AT&T's U-Verse Planned for 15 Cities

AT&T plans to expand the U-verse TV service to 15 markets by the end of 2006 — but identified only one of them, Houston, outside of its original San Antonio base. Some analysts are skeptical the phone company can hit that many markets before the year is out.

The rollout is at the bottom end of AT&T's previously stated plans to deploy the Internet Protocol-based TV service to 15 to 20 markets by the end of the year. AT&T said the move will increase U-verse's number of homes passed to 2.4 million, compared with 1.3 million at the end of the third quarter.

“By design, we're ramping the project in a measured way,” AT&T CFO Rick Lindner told analysts on a conference call last week.

But Chris King, an analyst for telecom equity-research firm Stifel, Nicolaus & Co., said U-verse has slipped behind schedule as AT&T tries to iron out some kinks, particularly with high-definition channels.

“There are questions about their ability to scale the technology across their footprint,” he said. “Nobody's done IPTV over any scale like this.” He added: “Can they really do it? There are only two months left in the year.”

AT&T first launched U-verse TV in San Antonio in June 2006, and the company announced last week that it has signed up 3,000 subscribers for the IPTV service. That amounts to 10% of the 30,000 homes it marketed the service to.

AT&T plans to next offer TV service in Houston, starting in late November. Lindner, on the call last week, said HDTV will be available in all 15 markets the carrier is targeting.


In response to an analyst's question about issues involved in delivering HD channels, Lindner said: “The field trial with HDTV is going well in Houston. We have done some upgrades to our network here in San Antonio, so we'll roll HDTV here at the same time. I believe the set-top boxes are on target, so I would expect by the end of November to be rolling on a commercial basis with HD in both San Antonio and Houston, and then we're lined up to begin rolling markets on a weekly basis after that.”

Lindner added: “Frankly, we didn't want to put too many customers on the platform before we had the HD capability. That was not so much an issue in terms of marketing and adding customers at this time, as it was the fact that we'll need to go back in for our existing customers; we'll have to replace the set-top boxes.”

AT&T would say only that the U-verse expansion will be in the 13 states in which it has traditionally offered wireline phone service. Analysts said they expected the cities might include Dallas and Oklahoma City. The states in which AT&T provides local phone service are Arkansas, California, Connecticut, Illinois, Indiana, Kansas, Michigan, Missouri, Nevada, Ohio, Oklahoma, Texas and Wisconsin.

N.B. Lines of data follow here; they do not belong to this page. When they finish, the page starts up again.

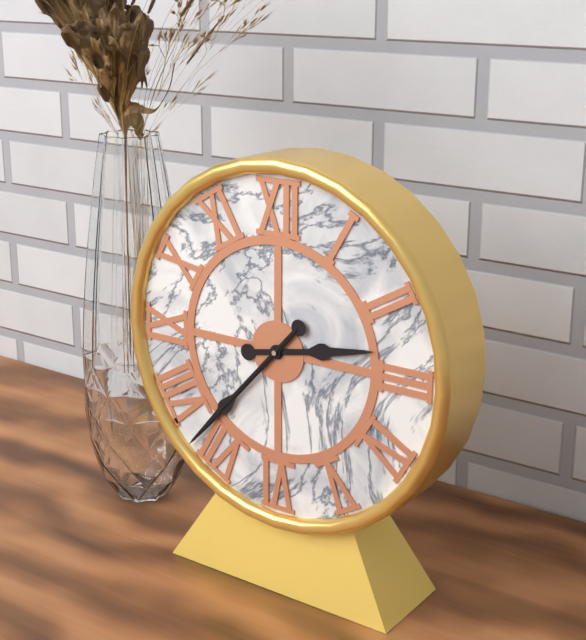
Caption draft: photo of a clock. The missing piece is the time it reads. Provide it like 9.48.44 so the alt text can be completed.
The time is 2.37.37
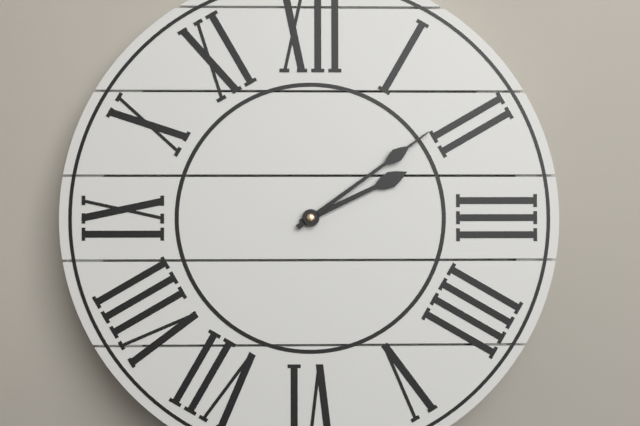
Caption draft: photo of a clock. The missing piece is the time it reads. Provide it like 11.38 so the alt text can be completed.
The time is 2.09
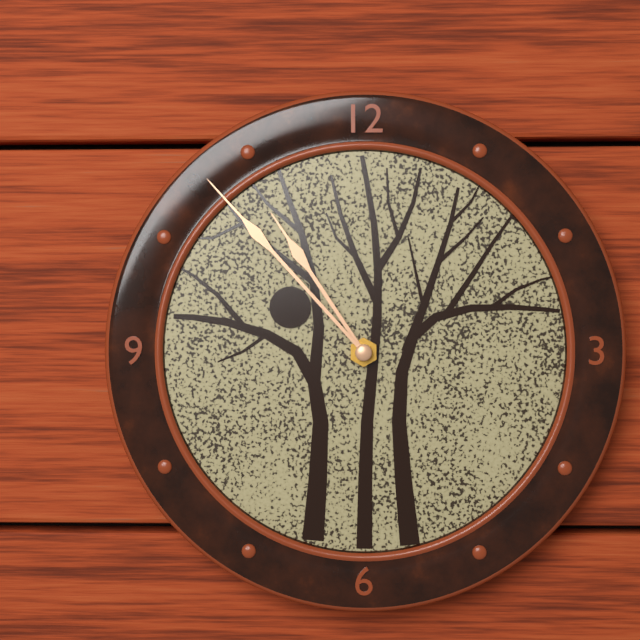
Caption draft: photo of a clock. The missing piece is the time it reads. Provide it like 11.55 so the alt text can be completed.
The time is 10.53
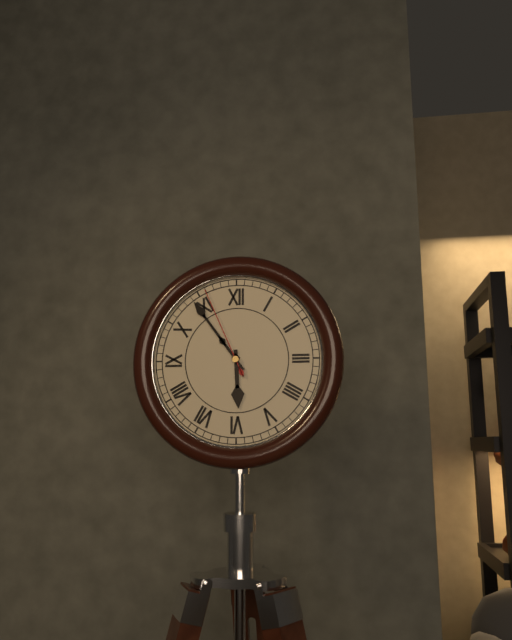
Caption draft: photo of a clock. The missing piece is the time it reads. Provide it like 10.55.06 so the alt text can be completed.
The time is 5.54.56
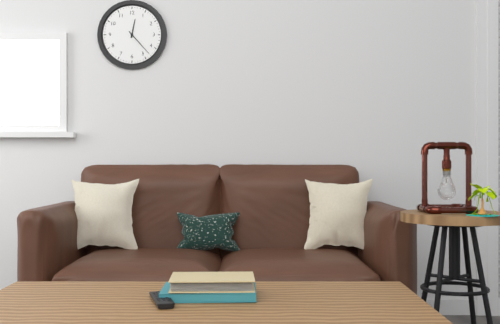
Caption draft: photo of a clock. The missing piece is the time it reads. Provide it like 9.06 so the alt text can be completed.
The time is 12.23
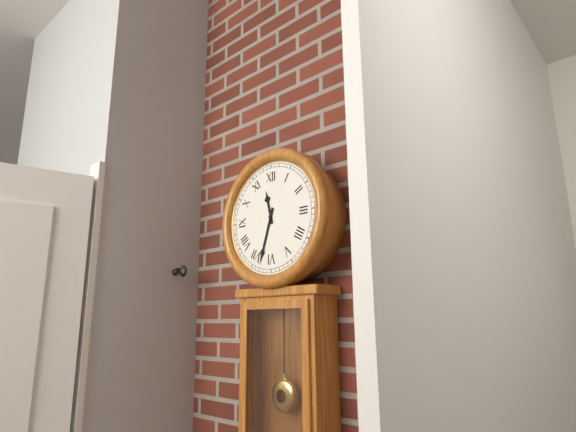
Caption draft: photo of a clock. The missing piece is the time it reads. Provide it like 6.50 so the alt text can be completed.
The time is 11.33
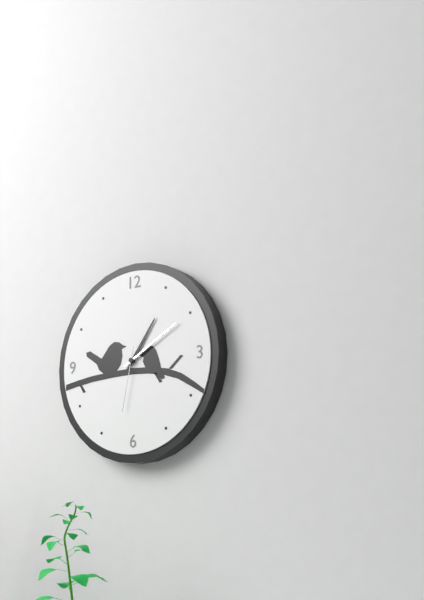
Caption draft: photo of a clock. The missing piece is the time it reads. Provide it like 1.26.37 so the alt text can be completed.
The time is 1.10.32
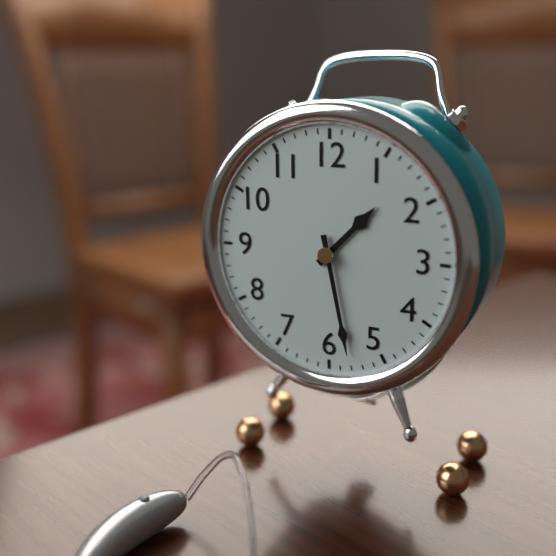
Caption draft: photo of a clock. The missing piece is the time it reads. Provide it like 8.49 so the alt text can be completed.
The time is 1.28
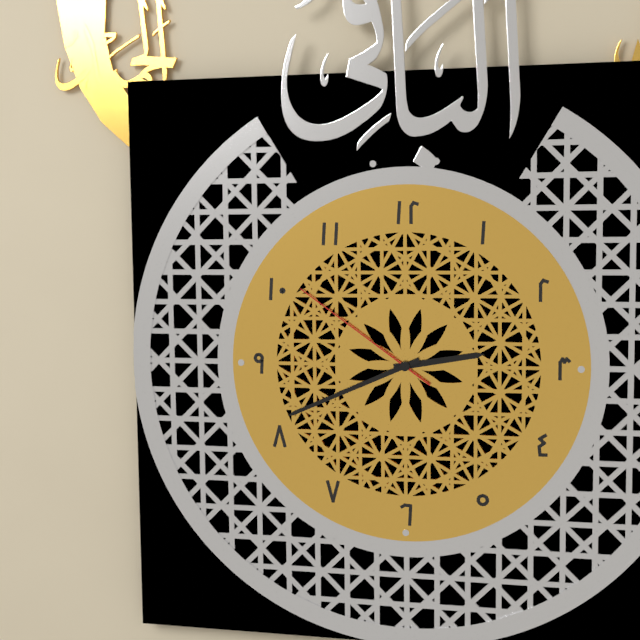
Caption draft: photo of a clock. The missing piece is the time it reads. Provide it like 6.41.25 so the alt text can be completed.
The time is 2.41.51
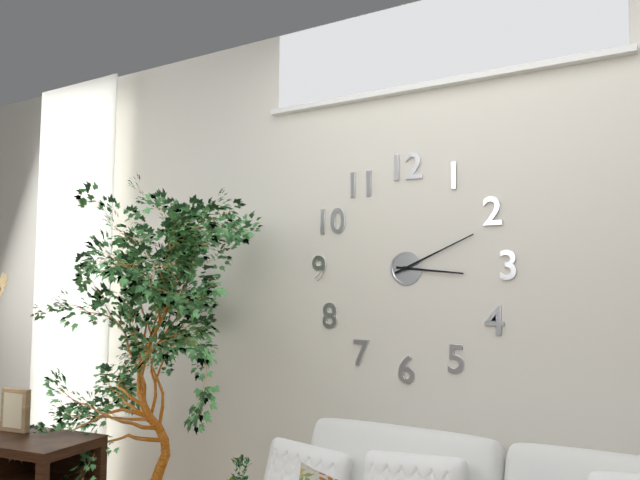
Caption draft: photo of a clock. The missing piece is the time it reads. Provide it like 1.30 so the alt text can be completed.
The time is 3.11
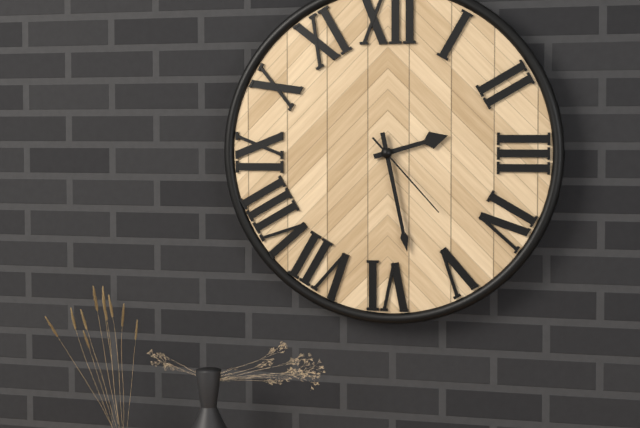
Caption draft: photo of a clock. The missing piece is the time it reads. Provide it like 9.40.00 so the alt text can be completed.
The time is 2.28.23
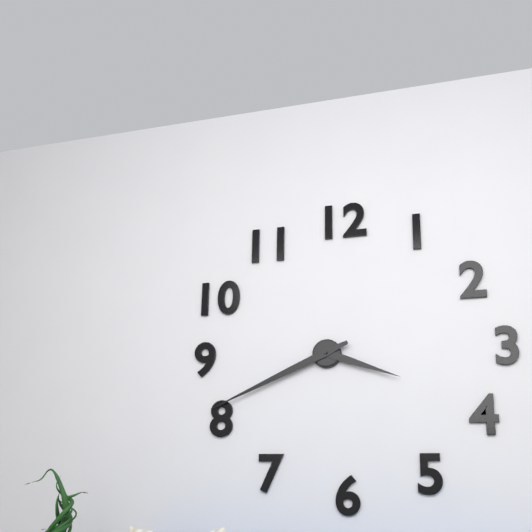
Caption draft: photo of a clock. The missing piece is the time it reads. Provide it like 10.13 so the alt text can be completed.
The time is 3.41
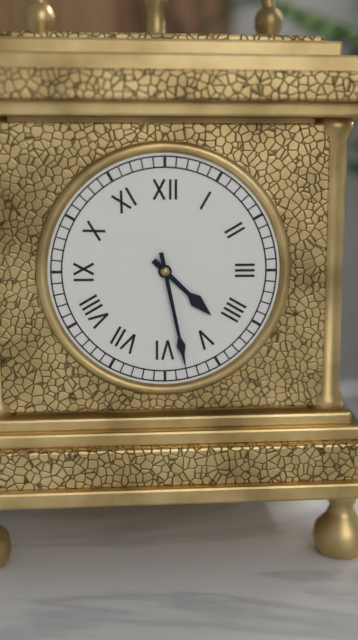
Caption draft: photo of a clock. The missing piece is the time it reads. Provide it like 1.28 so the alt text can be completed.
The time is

The company's 3,000 U-verse TV subscribers, a number it disclosed for the first time, is a drop in the bucket compared with those it has landed through a partnership with EchoStar Communications to resell Dish Network satellite-TV service. So far AT&T has signed up 583,000 video customers for Dish, increasing by 50,000 during the third quarter.

Nevertheless, AT&T executives claimed to be encouraged with U-verse's progress. “The service is working well, customer response has been positive and our marketing approach is producing good results with deployment on track,” Lindner said on the conference call.